Mahasiswa Kuliah Kerja Nyata kelompok 11 UIN K.H. Abdurrahman Wahid Pekalongan ikut serta dalam pembuatan sapu gelagah di salah satu warga desa Wonosido, Kecamatan Lebakbarang, Kabupaten Pekalongan, Minggu (01/10/2023).
Siapa yang tidak kenal sapu gelagah, alat rumah tangga yang tidak pernah lekang oleh waktu. Selalu dibutuhkan meski varian teknologi alat pembersih lantai modern bermunculan.
Pak sarno merupakan satu satunya pengrajin sapu di Desa Wonosido kecamatan Lebakbarang. Beliau telah puluhan tahun menggeluti profesi ini. dari berbagai pekerjaan yang dijalani beliau tetap tekun membuat sapu.
Berbagai macam sapu dibuat dengan bahan yang bermacam-macam, salah satunya adalah sapu rayung yang dibuat oleh pak sarno. Sapu jenis ini dibuat dengan bahan alami yang sering kita jumpai untuk menyapu rumah sehari-hari. bahan baku alami berasal dari rumput gelagah dan gagangnya dari bambu.
“Saya membeli rumput gelagah dari orang luar biasanya 1 iket rumput gelagah dihargai kisaran empat ribu sampai lima ribu” kata pak sarno.
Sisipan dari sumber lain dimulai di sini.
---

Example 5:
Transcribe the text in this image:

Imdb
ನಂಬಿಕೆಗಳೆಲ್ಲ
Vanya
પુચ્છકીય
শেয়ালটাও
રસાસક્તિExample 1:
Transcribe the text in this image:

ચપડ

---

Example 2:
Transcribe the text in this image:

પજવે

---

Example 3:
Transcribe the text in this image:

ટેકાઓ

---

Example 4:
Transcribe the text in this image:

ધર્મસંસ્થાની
Sapu rayung memiliki ciri khas yang lembut. Ringan digunakan dan efektif untuk menggiring debu dan kotoran yang ada dilantai. Bagian rumput gelagah yang digunakan adalah pelepahnya. Dari proses yang panjang pak sarno menyulapnya menjadi alat pembersih yang digemari banyak warga. Pelepah rumput gelagah akan dikeringkan terlebih dahulu. kemudian sapu rayung dipotong sepanjang 50 cm lalu disatukan dengan tali, tali yang digunakan yaitu menggunakan tali rafia selain itu butuh penjepit kayu yang dipakai untuk membuat posisi rumput gelagah rapi dan lebar, kemudian untuk menyambungkan sapu dengan gagangnya perlu menggunakan rotan.
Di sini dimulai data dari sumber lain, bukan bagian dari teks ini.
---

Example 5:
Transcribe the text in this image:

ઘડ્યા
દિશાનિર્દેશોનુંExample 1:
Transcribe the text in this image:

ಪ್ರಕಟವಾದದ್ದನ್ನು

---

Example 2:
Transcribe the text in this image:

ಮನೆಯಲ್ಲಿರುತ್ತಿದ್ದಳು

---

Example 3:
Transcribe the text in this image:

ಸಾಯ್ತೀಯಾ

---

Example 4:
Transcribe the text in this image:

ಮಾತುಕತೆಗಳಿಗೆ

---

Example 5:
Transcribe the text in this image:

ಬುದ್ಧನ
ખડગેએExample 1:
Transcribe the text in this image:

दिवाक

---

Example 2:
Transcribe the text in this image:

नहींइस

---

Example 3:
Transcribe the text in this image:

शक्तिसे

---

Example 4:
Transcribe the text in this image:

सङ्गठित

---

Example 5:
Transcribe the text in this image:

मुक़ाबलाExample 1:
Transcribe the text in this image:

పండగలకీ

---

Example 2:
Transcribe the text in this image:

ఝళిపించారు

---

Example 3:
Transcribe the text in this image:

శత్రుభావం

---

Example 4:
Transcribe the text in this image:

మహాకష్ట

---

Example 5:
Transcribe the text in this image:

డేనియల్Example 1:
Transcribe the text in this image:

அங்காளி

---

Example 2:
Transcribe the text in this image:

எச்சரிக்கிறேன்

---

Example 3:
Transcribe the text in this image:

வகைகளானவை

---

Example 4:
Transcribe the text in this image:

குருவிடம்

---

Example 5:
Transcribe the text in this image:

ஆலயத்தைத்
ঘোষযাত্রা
Jika ingin memiliki sapu yang lebih tahan lama sekaligus menjaga lingkungan, sebaiknya menggunakan sapu yang materialnya terbuat dari bambu. Sebab, bambu adalah material yang berkelanjutan atau sustainable dan pertumbuhannya lebih cepat daripada kayu. Selain itu, material sapu bambu lebih ramah lingkungan daripada plastik.
"saya memproduksi sapu masih menggunakan bahan tradisional karena selain melestarikan alam bahan tradisional juga lebih awet jika digunakan untuk membuat sapu, dan sapu yang saya buat tidak menggunakan pewarna masih murni rumput gelagah, kualitas sapu yang diberi pewarna akan lebih rendah. Masyarakat lebih banyak berminat sapu yang tidak tercampur pewarna" ujar pak sarno.
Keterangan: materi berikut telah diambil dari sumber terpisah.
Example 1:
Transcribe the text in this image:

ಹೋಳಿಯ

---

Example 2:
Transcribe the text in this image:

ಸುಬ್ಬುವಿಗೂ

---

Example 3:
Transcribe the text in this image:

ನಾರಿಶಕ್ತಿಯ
Butuh keahlian khusus untuk menyatukan helaian rumput gelagah jadi sapu yang rapi.
Pak Sarno memulai menekuni kerajinan sapu sejak tahun 1973 sampai sekarang. Dalam memasarkan sapu pak sarno dibantu oleh istrinya yang dijual di warung-warung atau diklilingankan ke petungkriono atau daerah lain.